Filter out all lines without the word "Usia" from the data below, please, and copy the rest.

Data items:
——

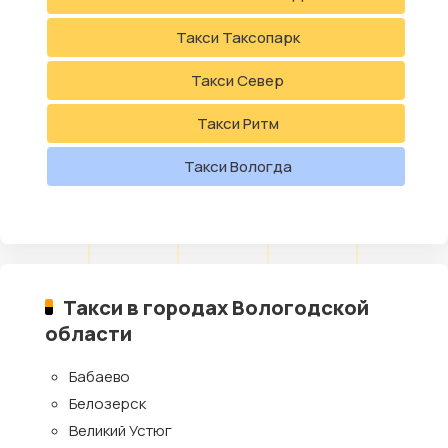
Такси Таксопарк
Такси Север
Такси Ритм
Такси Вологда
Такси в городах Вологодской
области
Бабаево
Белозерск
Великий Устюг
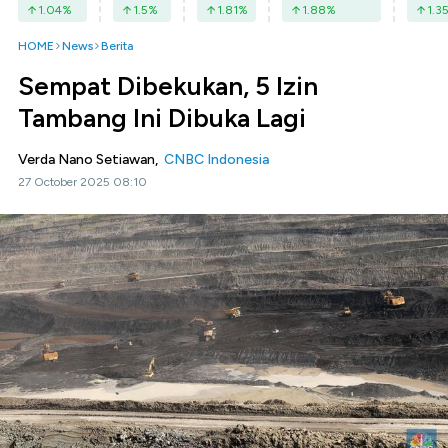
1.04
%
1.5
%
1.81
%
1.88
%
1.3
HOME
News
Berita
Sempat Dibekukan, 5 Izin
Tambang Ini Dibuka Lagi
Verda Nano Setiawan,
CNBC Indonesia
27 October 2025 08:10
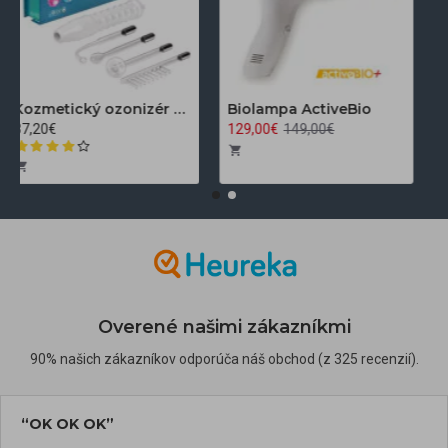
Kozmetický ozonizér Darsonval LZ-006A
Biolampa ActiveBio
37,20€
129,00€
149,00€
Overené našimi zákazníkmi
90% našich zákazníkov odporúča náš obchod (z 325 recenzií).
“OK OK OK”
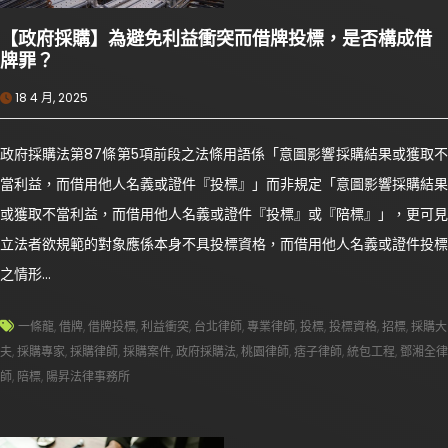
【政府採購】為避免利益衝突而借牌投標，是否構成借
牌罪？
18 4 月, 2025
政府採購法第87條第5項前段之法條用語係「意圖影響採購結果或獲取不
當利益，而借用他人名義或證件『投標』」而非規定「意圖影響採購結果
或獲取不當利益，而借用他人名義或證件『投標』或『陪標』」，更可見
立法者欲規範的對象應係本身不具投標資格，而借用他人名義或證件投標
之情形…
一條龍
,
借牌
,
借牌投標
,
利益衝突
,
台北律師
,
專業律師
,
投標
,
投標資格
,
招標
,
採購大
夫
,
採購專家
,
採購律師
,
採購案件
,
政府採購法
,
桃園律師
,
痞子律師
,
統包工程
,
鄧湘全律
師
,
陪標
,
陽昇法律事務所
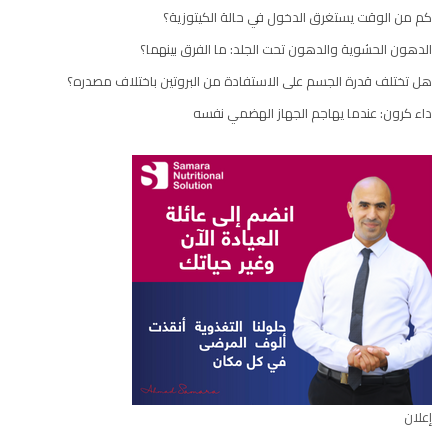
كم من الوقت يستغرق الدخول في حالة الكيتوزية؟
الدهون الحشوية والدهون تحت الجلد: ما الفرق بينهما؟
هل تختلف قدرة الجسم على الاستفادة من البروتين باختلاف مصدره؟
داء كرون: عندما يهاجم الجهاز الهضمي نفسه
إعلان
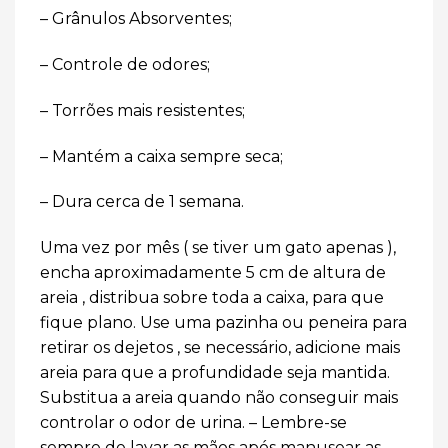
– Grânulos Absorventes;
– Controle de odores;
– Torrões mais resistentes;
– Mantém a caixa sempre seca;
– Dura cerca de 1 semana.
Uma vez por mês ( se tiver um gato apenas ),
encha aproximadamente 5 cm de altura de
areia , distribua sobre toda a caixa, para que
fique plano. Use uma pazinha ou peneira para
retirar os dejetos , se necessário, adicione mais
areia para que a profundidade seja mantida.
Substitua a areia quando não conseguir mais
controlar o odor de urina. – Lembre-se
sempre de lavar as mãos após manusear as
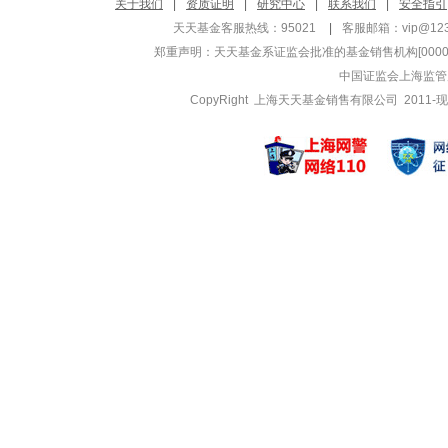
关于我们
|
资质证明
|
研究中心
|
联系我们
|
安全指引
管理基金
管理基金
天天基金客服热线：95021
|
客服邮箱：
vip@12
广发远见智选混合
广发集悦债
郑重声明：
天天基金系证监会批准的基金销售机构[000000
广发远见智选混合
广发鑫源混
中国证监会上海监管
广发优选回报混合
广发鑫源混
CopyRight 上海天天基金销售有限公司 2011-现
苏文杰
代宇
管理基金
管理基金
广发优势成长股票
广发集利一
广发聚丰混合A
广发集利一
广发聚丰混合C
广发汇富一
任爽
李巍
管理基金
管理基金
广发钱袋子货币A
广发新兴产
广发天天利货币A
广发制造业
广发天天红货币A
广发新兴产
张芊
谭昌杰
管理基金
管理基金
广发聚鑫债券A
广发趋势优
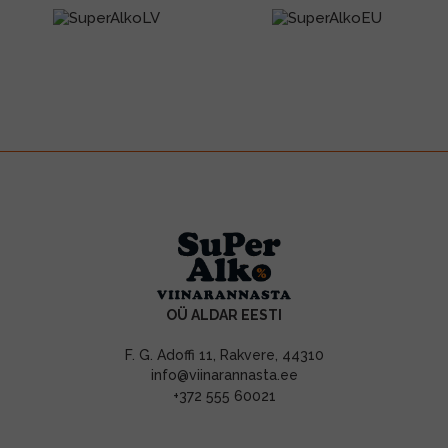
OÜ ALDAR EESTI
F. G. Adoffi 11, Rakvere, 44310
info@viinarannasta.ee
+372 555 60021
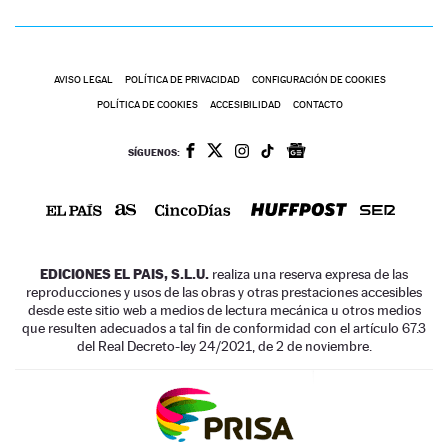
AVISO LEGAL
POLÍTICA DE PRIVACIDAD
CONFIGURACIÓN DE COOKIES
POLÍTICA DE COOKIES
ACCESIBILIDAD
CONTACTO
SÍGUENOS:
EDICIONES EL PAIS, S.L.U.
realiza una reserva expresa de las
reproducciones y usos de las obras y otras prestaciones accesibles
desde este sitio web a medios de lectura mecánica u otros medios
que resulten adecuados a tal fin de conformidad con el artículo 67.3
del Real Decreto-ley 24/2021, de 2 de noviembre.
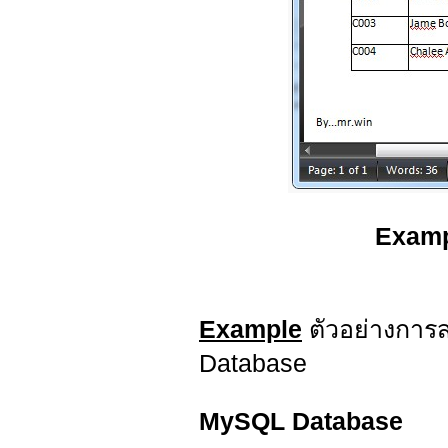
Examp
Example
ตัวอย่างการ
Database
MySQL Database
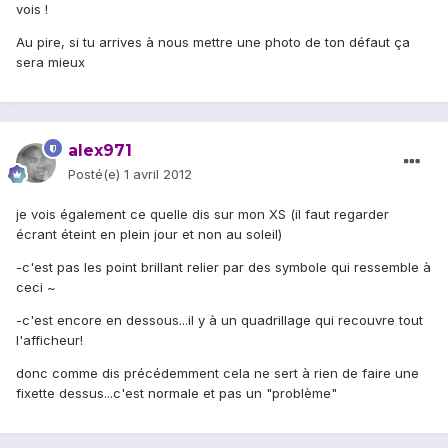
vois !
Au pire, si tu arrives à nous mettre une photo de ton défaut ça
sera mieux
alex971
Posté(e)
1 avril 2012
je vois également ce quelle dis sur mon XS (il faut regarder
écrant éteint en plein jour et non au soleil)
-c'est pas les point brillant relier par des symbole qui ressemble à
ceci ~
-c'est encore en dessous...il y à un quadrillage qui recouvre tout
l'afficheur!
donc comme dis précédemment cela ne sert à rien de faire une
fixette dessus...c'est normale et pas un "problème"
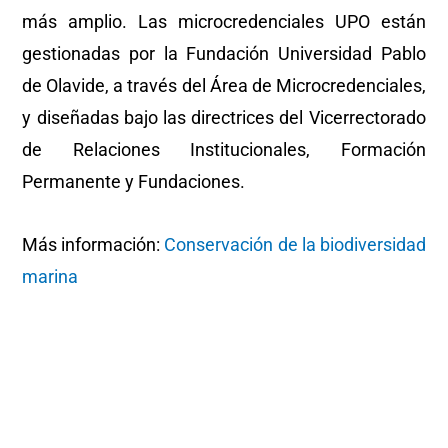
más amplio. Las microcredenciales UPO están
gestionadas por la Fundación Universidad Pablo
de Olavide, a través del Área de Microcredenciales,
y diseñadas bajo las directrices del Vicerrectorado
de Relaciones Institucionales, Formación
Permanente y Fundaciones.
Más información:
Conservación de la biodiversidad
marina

——

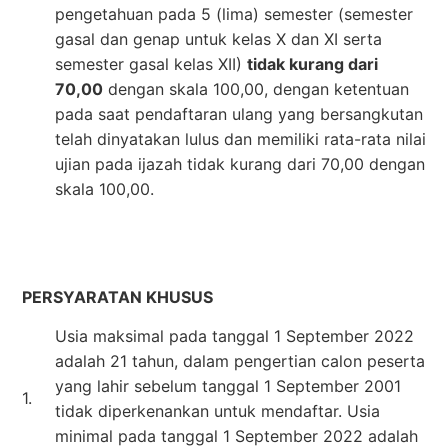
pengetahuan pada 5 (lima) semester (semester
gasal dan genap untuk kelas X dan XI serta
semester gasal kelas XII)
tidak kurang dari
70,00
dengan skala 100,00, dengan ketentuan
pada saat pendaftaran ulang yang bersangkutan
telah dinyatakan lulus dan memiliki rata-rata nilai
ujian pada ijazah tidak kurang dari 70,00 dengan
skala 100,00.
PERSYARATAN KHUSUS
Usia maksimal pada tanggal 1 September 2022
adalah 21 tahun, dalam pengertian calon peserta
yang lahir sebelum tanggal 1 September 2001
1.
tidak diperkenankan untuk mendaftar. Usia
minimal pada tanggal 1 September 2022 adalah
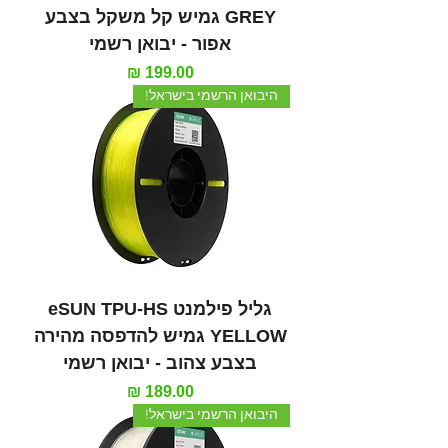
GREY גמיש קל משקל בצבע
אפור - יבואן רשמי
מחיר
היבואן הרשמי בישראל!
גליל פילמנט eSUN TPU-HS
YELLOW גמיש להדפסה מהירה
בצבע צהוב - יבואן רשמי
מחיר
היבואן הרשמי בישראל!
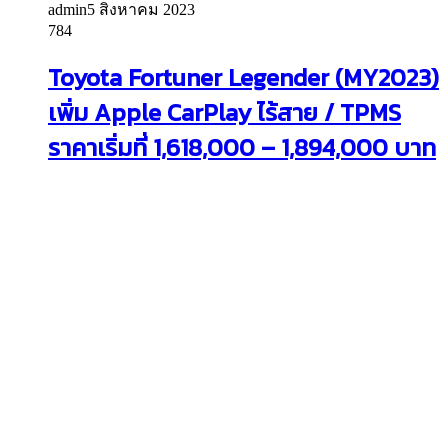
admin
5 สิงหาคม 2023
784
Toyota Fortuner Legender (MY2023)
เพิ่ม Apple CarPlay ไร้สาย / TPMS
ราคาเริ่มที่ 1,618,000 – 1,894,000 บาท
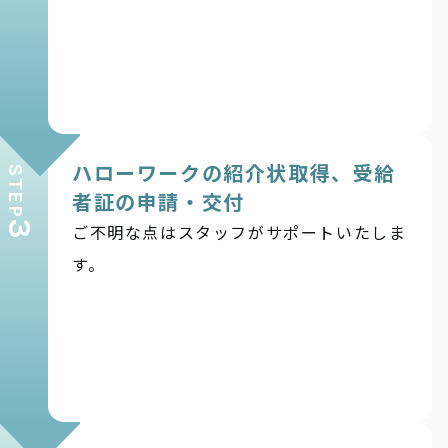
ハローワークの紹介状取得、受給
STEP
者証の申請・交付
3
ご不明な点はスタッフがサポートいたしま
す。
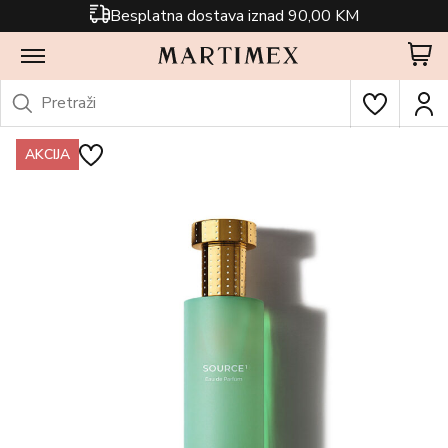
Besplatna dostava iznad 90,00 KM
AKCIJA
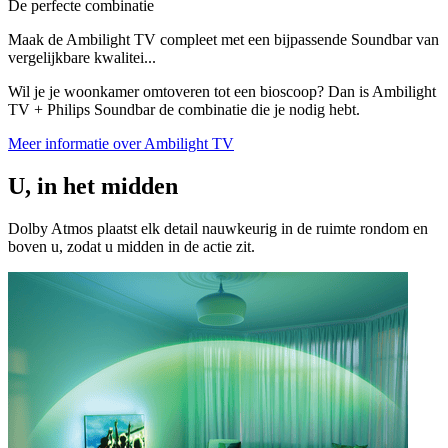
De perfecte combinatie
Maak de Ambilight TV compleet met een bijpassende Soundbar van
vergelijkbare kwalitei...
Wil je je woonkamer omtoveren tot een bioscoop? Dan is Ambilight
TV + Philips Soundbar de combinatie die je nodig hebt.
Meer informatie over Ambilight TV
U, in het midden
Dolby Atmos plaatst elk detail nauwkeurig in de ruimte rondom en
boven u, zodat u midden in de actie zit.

——

» **RESULT FOR THIS TASK**:
Usia maksimal pada tanggal 1 September 2022
tidak diperkenankan untuk mendaftar. Usia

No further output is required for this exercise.